Q: What is compassion?
ZMJU: All sentient beings are your teachers. Perceive their mind-light and be guided by it.
Q: What is the importance of compassion and forgiveness concerning oneself and others around them?
ZMJU: Don’t make self and others. Then you see your true nature everywhere.
Q: What methods do you use to teach people to implement these qualities in their lives?
ZMJU: These qualities only come to life when you find that they already reside in you. Meditation practice is body-practice—intentionally making a time and space to be fully with your own nature without being seduced by mind-hindrances helps you anchor in the mind-ground. Finding this mind-ground in simple activities—grooming, folding laundry, cleaning, walking: things that don’t require figuring out—can be used as practice anchors throughout the course of the day. This is mind-practice. Recognizing the shape of circumstances around you and following its flow is life-practice. Eat when hungry; sleep when tired; know how to give and how to receive. Then seeing that all sentient beings are your teachers is student practice. The mind of a student is generous, grateful, curious, engaged, kind, receptive and responsive. Finding a guide for this is very important.
Q: What is the process one goes through to accept forgiveness?
ZMJU: Why would someone reject forgiveness?
Q: How does a community prosper when its citizens have a compassionate and forgiving nature?
ZMJU: Buddha taught that a peaceful heart makes a peaceful person. A peaceful person makes a peaceful family. A peaceful family makes a peaceful village. A peaceful village makes a peaceful country. A peaceful country makes a peaceful world.
Q: Thank you again for your time and consideration
ZMJU: You’re welcome. Please, if you have time and interest, come and experience practice with us.
6. Question about Becoming a Dharma Teacher
Hi Ken,
We are planning to have a precepts ceremony here soon and I have some comments and questions about making the commitment to transition from dharma-teacher-in-training (DTIT) to an official dharma teacher (DT). Lots of thinking! Here we go . . .

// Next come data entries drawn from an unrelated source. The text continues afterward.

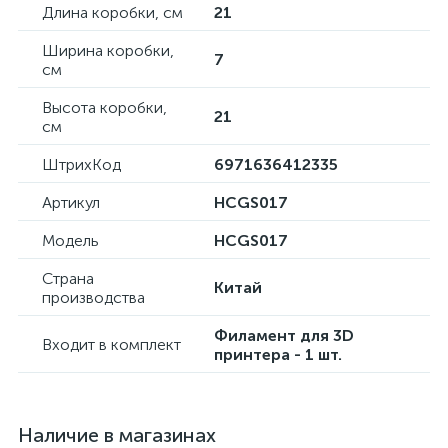
Длина коробки, см
21
Ширина коробки,
7
см
Высота коробки,
21
см
ШтрихКод
6971636412335
Артикул
HCGS017
Модель
HCGS017
Страна
Китай
производства
Филамент для 3D
Входит в комплект
принтера - 1 шт.
Наличие в магазинах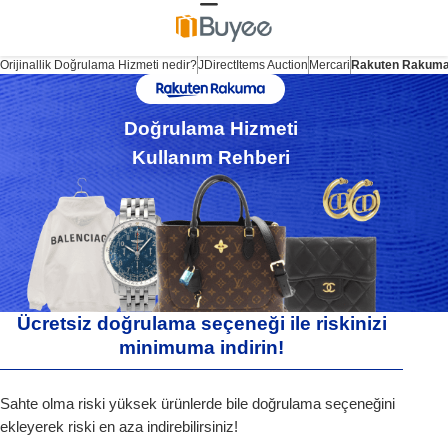
Orijinallik Doğrulama Hizmeti nedir?
JDirectItems Auction
Mercari
Rakuten Rakum
Doğrulama Hizmeti
Kullanım Rehberi
Ücretsiz doğrulama seçeneği ile riskinizi
minimuma indirin!
Sahte olma riski yüksek ürünlerde bile doğrulama seçeneğini
ekleyerek riski en aza indirebilirsiniz!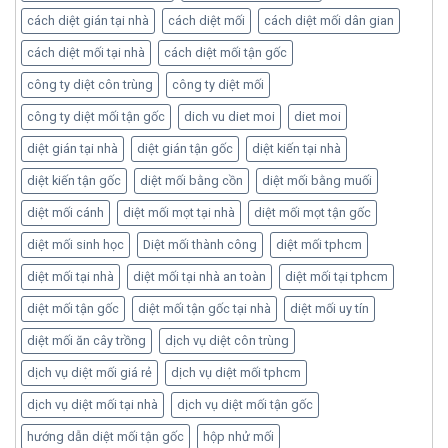
cách diệt gián tại nhà
cách diệt mối
cách diệt mối dân gian
cách diệt mối tại nhà
cách diệt mối tận gốc
công ty diệt côn trùng
công ty diệt mối
công ty diệt mối tận gốc
dich vu diet moi
diet moi
diệt gián tại nhà
diệt gián tận gốc
diệt kiến tại nhà
diệt kiến tận gốc
diệt mối bằng cồn
diệt mối bằng muối
diệt mối cánh
diệt mối mọt tại nhà
diệt mối mọt tận gốc
diệt mối sinh học
Diệt mối thành công
diệt mối tphcm
diệt mối tại nhà
diệt mối tại nhà an toàn
diệt mối tại tphcm
diệt mối tận gốc
diệt mối tận gốc tại nhà
diệt mối uy tín
diệt mối ăn cây trồng
dịch vụ diệt côn trùng
dịch vụ diệt mối giá rẻ
dịch vụ diệt mối tphcm
dịch vụ diệt mối tại nhà
dịch vụ diệt mối tận gốc
hướng dẫn diệt mối tận gốc
hộp nhử mối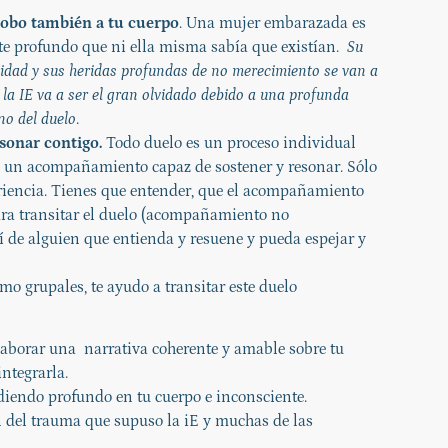
lobo también a tu cuerpo
. Una mujer embarazada es
te profundo que ni ella misma sabía que existían.
Su
idad y sus heridas profundas de no merecimiento se van a
 la IE va a ser el gran olvidado debido a una profunda
no del duelo
.
sonar contigo.
Todo duelo es un proceso individual
e un acompañamiento capaz de sostener y resonar. Sólo
eriencia. Tienes que entender, que el acompañamiento
ara transitar el duelo (acompañamiento no
 de alguien que entienda y resuene y pueda espejar y
 grupales, te ayudo a transitar este duelo
laborar una
narrativa coherente y amable sobre tu
integrarla.
iendo profundo en tu cuerpo e inconsciente.
 del trauma que supuso la iE y muchas de las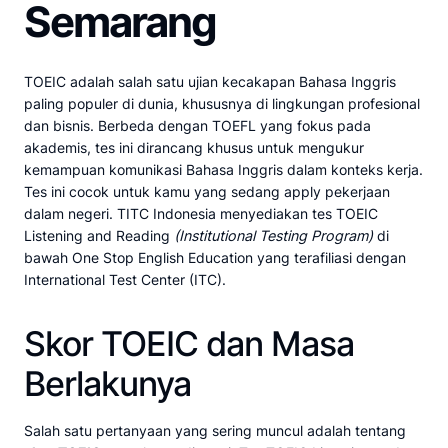
Semarang
TOEIC adalah salah satu ujian kecakapan Bahasa Inggris
paling populer di dunia, khususnya di lingkungan profesional
dan bisnis. Berbeda dengan TOEFL yang fokus pada
akademis, tes ini dirancang khusus untuk mengukur
kemampuan komunikasi Bahasa Inggris dalam konteks kerja.
Tes ini cocok untuk kamu yang sedang apply pekerjaan
dalam negeri. TITC Indonesia menyediakan tes TOEIC
Listening and Reading
(Institutional Testing Program)
di
bawah One Stop English Education yang terafiliasi dengan
International Test Center (ITC).
Skor TOEIC dan Masa
Berlakunya
Salah satu pertanyaan yang sering muncul adalah tentang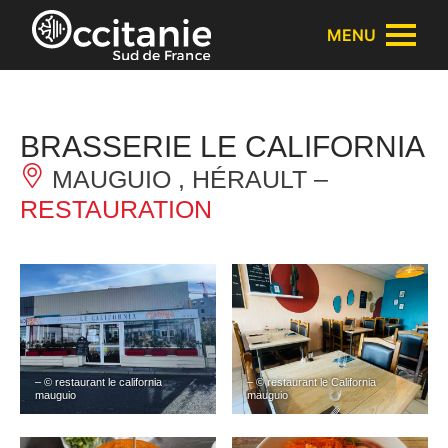
Panneau de gestion des cookies
MENU
BRASSERIE LE CALIFORNIA
MAUGUIO , HÉRAULT –
RESTAURATION
– © restaurant le california
– © restaurant le California
mauguio
mauguio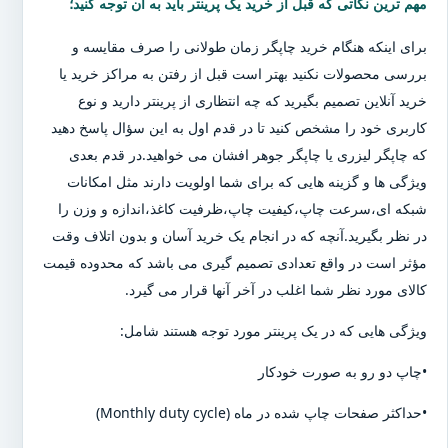
مهم ترین نکاتی که قبل از خرید یک پرینتر باید به آن توجه کنید؛
برای اینکه هنگام خرید چاپگر زمان طولانی را صرف مقایسه و
بررسی محصولات نکنید بهتر است قبل از رفتن به مراکز خرید یا
خرید آنلاین تصمیم بگیرید که چه انتظاری از پرینتر دارید و نوع
کاربری خود را مشخص کنید تا در قدم اول به این سؤال پاسخ دهید
که چاپگر لیزری یا چاپگر جوهر افشان می خواهید.در قدم بعدی
ویژگی ها و گزینه هایی که برای شما اولویت دارند مثل امکانات
شبکه ای،سرعت چاپ،کیفیت چاپ،ظرفیت کاغذ،اندازه و وزن را
در نظر بگیرید.آنچه که در انجام یک خرید آسان و بدون اتلاف وقت
مؤثر است در واقع تعدادی تصمیم گیری می باشد که محدوده قیمت
کالای مورد نظر شما اغلب در آخر آنها قرار می گیرد.
ویژگی هایی که در یک پرینتر مورد توجه هستند شامل:
•چاپ دو رو به صورت خودکار
•حداکثر صفحات چاپ شده در ماه (Monthly duty cycle)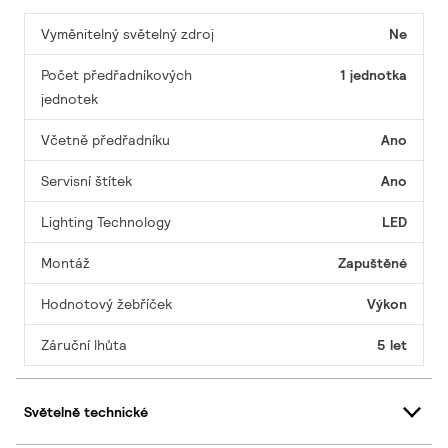
Vyměnitelný světelný zdroj
Ne
Počet předřadníkových
1 jednotka
jednotek
Včetně předřadníku
Ano
Servisní štítek
Ano
Lighting Technology
LED
Montáž
Zapuštěné
Hodnotový žebříček
Výkon
Záruční lhůta
5 let
Světelně technické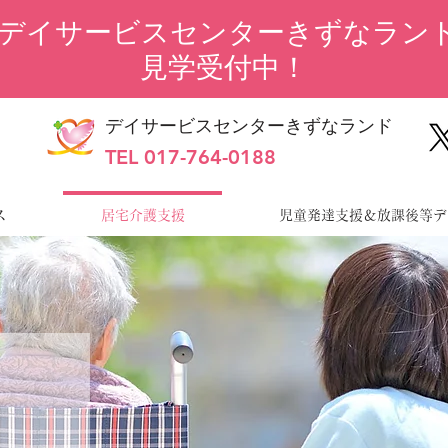
“デイサービスセンターきずなランド
見学受付中！
デイサービスセンターきずなランド
TEL 017-764-0188
ス
居宅介護支援
児童発達支援＆放課後等デ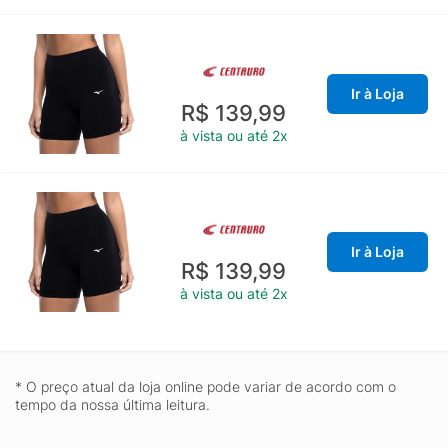
Ir à Loja
R$ 139,99
à vista ou até 2x
Ir à Loja
R$ 139,99
à vista ou até 2x
* O preço atual da loja online pode variar de acordo com o
tempo da nossa última leitura.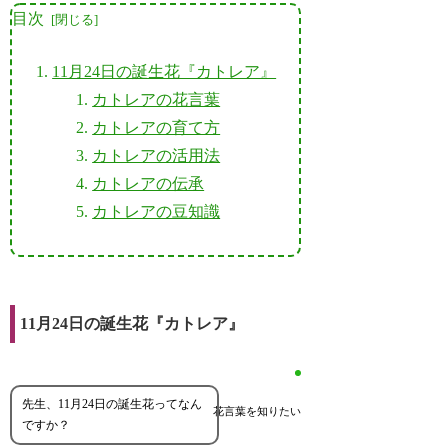
目次
11月24日の誕生花『カトレア』
カトレアの花言葉
カトレアの育て方
カトレアの活用法
カトレアの伝承
カトレアの豆知識
11月24日の誕生花『カトレア』
先生、11月24日の誕生花ってなん
花言葉を知りたい
ですか？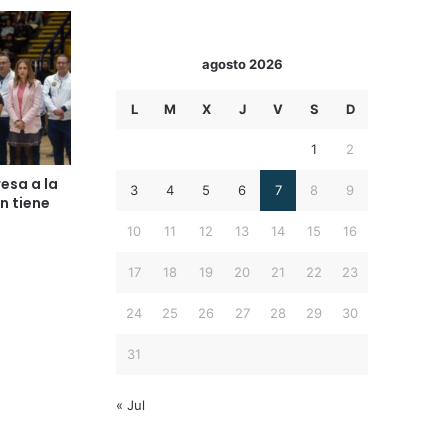
agosto 2026
L
M
X
J
V
S
D
1
2
esa a la
3
4
5
6
7
8
9
n tiene
10
11
12
13
14
15
16
17
18
19
20
21
22
23
24
25
26
27
28
29
30
31
« Jul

1. I have been a DTIT for some five years. Originally I thought that, well, “I already teach formally and informally and with sincerity, to the best of my ability. Why do I need a special robe or hierarchical position to confirm this? How will you give me what I already have?” And so I did not pursue acquiring a dharma teacher’s long robes.
2. Later I thought, “becoming a DT is a valuable credential, and since I have completed many of the required steps already, I have earned this credential and I WANT IT.” So I stated my intention to pursue acquiring it.
3. Now, I am of a different mind, and the path is not clear. You gave instructions to study the Platform Sutra in detail, and to look at and perceive the original Compass of Zen as one would with a piece of art. While I have made some strong effort, I have not been 100 percent diligent with either since our last communication. And I have not been in close contact with you regarding my progress.
You said in your last dharma talk in Gainesville (paraphrasing here) that we have a choice: either “Don’t make anything!” or “Make everything, but pay very close attention!” Thank you for that teaching.
ZMJU: Thanks for sharing your reflections. I have a brief response.
At the end of your letter, you said, “We have a choice: either ‘Don’t make anything!’ or ‘Make everything, but pay very close attention!’”
That belongs to you. If you see how that applies to your questions, you see how long robes support your life, your direction, your practice and all beings. If you don’t see that, then even the finest clothes and the best situation won’t be a path out of suffering. I encourage you to look at this carefully.